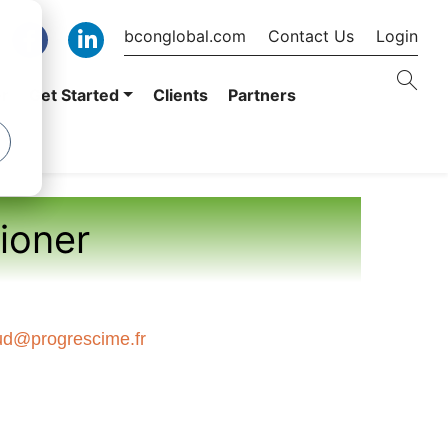
bconglobal.com
Contact Us
Login
er
Get Started
Clients
Partners
tioner
ud@progrescime.fr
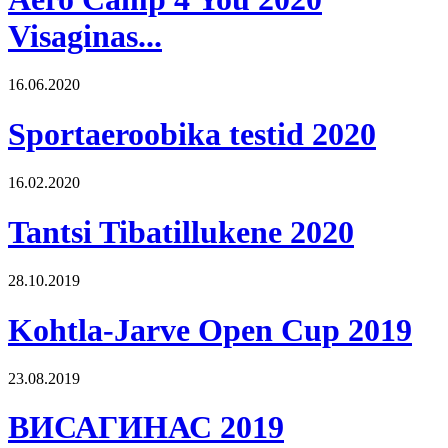
Visaginas...
16.06.2020
Sportaeroobika testid 2020
16.02.2020
Tantsi Tibatillukene 2020
28.10.2019
Kohtla-Jarve Open Cup 2019
23.08.2019
ВИСАГИНАС 2019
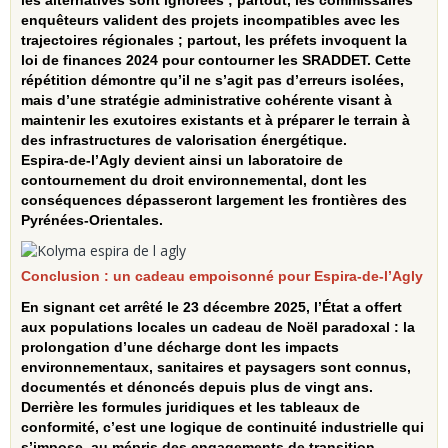
les alternatives sont ignorées ; partout, les commissaires
enquêteurs valident des projets incompatibles avec les
trajectoires régionales ; partout, les préfets invoquent la
loi de finances 2024 pour contourner les SRADDET. Cette
répétition démontre qu’il ne s’agit pas d’erreurs isolées,
mais d’une stratégie administrative cohérente visant à
maintenir les exutoires existants et à préparer le terrain à
des infrastructures de valorisation énergétique.
Espira‑de‑l’Agly devient ainsi un laboratoire de
contournement du droit environnemental, dont les
conséquences dépasseront largement les frontières des
Pyrénées‑Orientales.
Conclusion : un cadeau empoisonné pour Espira‑de‑l’Agly
En signant cet arrêté le 23 décembre 2025, l’État a offert
aux populations locales un cadeau de Noël paradoxal : la
prolongation d’une décharge dont les impacts
environnementaux, sanitaires et paysagers sont connus,
documentés et dénoncés depuis plus de vingt ans.
Derrière les formules juridiques et les tableaux de
conformité, c’est une logique de continuité industrielle qui
s’impose, au mépris des engagements de transition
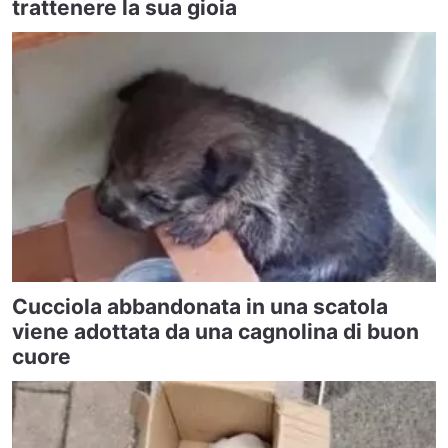
trattenere la sua gioia
Cucciola abbandonata in una scatola
viene adottata da una cagnolina di buon
cuore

__What you have to do__.
Reproduce the listing above with every instance of "partout" replaced by "toujours" and all other text left unchanged. Omit the pictures.

__Answer area__.
bconglobal.com
Contact Us
Login
er
Get Started
Clients
Partners
tioner
ud@progrescime.fr
Visaginas...
16.06.2020
Sportaeroobika testid 2020
16.02.2020
Tantsi Tibatillukene 2020
28.10.2019
Kohtla-Jarve Open Cup 2019
23.08.2019
ВИСАГИНАС 2019
les alternatives sont ignorées ; toujours, les commissaires
enquêteurs valident des projets incompatibles avec les
trajectoires régionales ; toujours, les préfets invoquent la
loi de finances 2024 pour contourner les SRADDET. Cette
répétition démontre qu’il ne s’agit pas d’erreurs isolées,
mais d’une stratégie administrative cohérente visant à
maintenir les exutoires existants et à préparer le terrain à
des infrastructures de valorisation énergétique.
Espira‑de‑l’Agly devient ainsi un laboratoire de
contournement du droit environnemental, dont les
conséquences dépasseront largement les frontières des
Pyrénées‑Orientales.
Conclusion : un cadeau empoisonné pour Espira‑de‑l’Agly
En signant cet arrêté le 23 décembre 2025, l’État a offert
aux populations locales un cadeau de Noël paradoxal : la
prolongation d’une décharge dont les impacts
environnementaux, sanitaires et paysagers sont connus,
documentés et dénoncés depuis plus de vingt ans.
Derrière les formules juridiques et les tableaux de
conformité, c’est une logique de continuité industrielle qui
s’impose, au mépris des engagements de transition
trattenere la sua gioia
Cucciola abbandonata in una scatola
viene adottata da una cagnolina di buon
cuore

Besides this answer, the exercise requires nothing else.